Figure 4 presents the split of family groups in a schema that shows the results of thoroughly analyzing the allocation of families in groups. The most relevant features that have been identified, varying from one cluster to another, can be seen. As an example, data are split in G1 and G2 based on the features “Repackaging” and “Standalone.” The complete lists of families assigned to each one of the groups are presented in Figures 5 and 6. Malware families are allocated in the same group as they are associated to similar characteristics and behaviour, and therefore there could be similar ways to deal with them.

Figure 4: Schematic clustering and relevant features from BHL projection.
Figure 5: Families allocation in Group 1 and relevant features identified in BHL projection.
Figure 6: Families allocation in Group 2 and relevant features identified in BHL projection.

Based on the analysis of BHL results, the most relevant features, in decreasing order of importance, are “Repackaging” and “Standalone,” “Boot" and “Activation: SMS,” and “Financial Charges: SMS.”

BHL clearly outperforms other algorithms used in previous works [24, 29], providing a clearer visualization of the internal structure of the dataset. Groups obtained by BHL are more compact and well defined than the groups generated by other EPP techniques in the previous work.

In addition to the BHL experiments, experiments with DTs were additionally conducted in order to compare and validate the obtained results. As it has been previously mentioned, 3 different splitting functions have been applied in present paper: Gini, Deviance, and Twoing.

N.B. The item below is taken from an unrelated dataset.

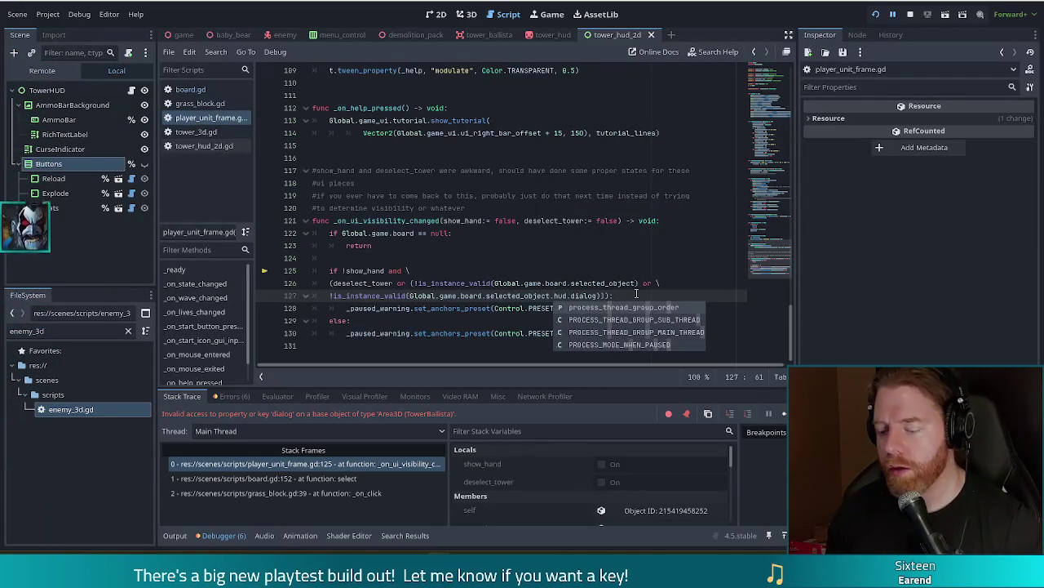
type("_2d")
key("ctrl+s")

In addition, 3 different criteria for selecting split features have been applied: Standard, Curvature, and Interaction.

As an example, one of the obtained DTs is shown in Figure 7. This is the tree generated from the Malgenome dataset when applying the standard CART split criteria and the Deviance function. It has been selected as it is the one with lowest depth. In the leaf nodes, labels refer to family numbers (alphabetically ordered as presented in Section 2.3).

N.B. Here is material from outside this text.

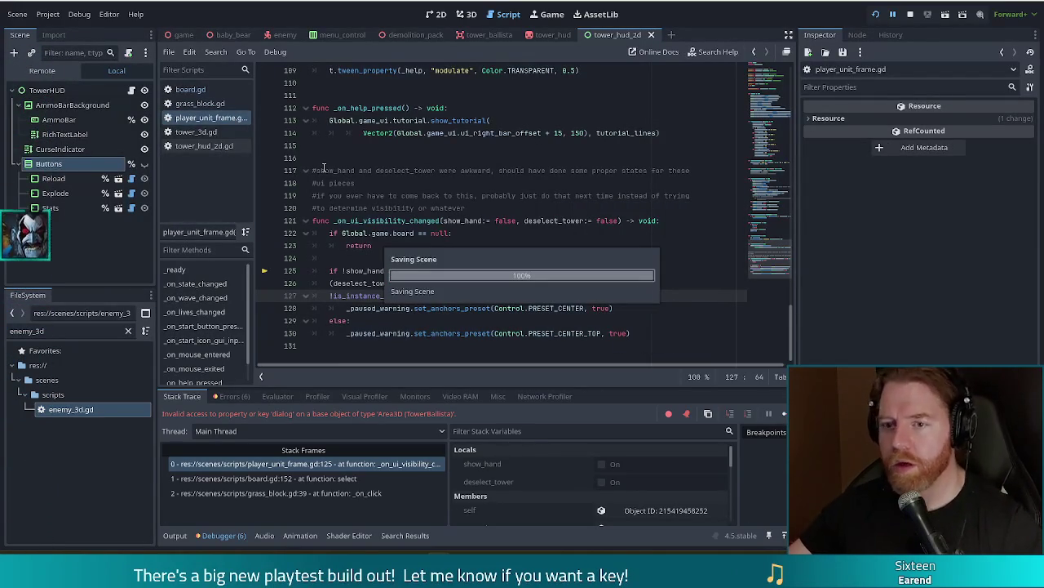
Open tower_3d.gd and scroll to its exported variables
left_click(184, 133)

Figure 7: DT obtained with standard CART split criteria and Deviance function.

To show the most interesting results from the different alternatives to build DT, information has been summarized in Table 2. For each combination of splitting function and selecting criteria, the minimum depth of decision nodes linked to each one of the original features is shown. That is, when the same feature appears in more than one node, the minimum depth of all these nodes is the one selected for the given feature. In the case a certain feature was not included in the DT, there is no value.

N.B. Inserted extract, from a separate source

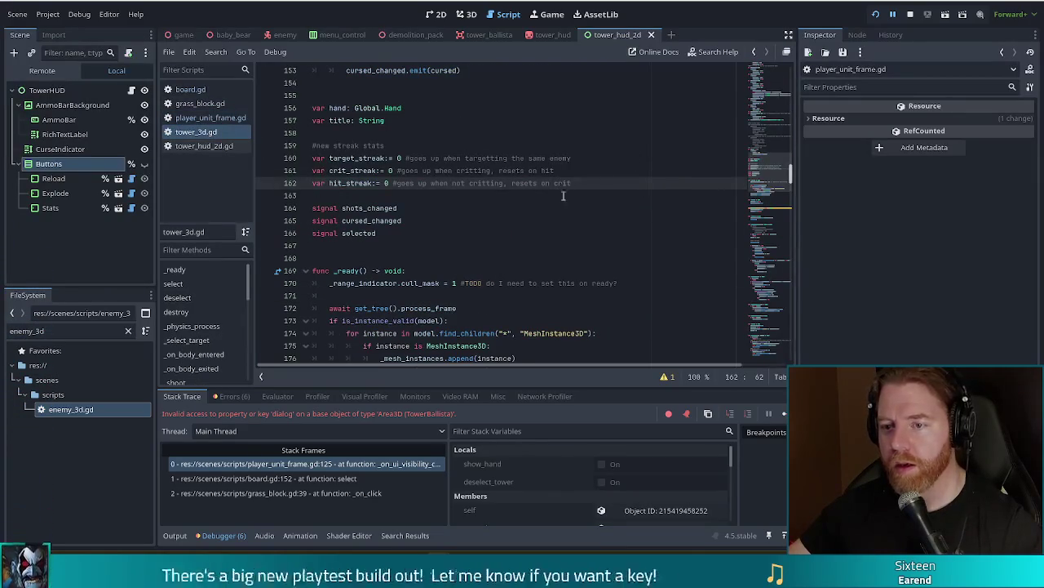
scroll(465, 189, "up", 2)
left_click_drag(772, 161, 773, 94)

Table 2: Summary table of DT results: minimum depth of decision nodes for each one of the original features.

In this table it can be seen that results (slightly or significantly) vary when comparing the obtained results (by different splitting function and selecting criteria) for a certain feature. As general conclusions cannot be derived and to sum up all figures, the average depth value is calculated for each feature, that is, further analyzed.

When analyzing Figure 4 and Table 2, it can be seen that results from BHL and DT are coherent. In the case of BHL, it can be seen that Repackaging is identified as the most discriminative feature, because the two main groups in the dataset (G1 and G2) take complementary values for such feature. Coherently, Repackaging is the feature with the lowest mean depth, being included in all the generated trees. Furthermore, it was selected for the root node of 3 DTs. When analyzing subgroups in BHL projection (Figure 3), it can be seen that BOOT is the feature that drive the split in 1st-level subgroups (subgroups G1A and G1B in the case of group G1, and subgroups G2A and G2B in the case of group G2). In keeping with this idea, according to DTs results, Boot is the second feature with the lowest mean depth. For the next level of importance, the BHL projection identifies Financial Charges SMS and Activation SMS as the features that best explain the split in different subgroups. The two of them are also selected by DTs as ranked in the first half of features with a lowest mean depth, although some other features take lower values.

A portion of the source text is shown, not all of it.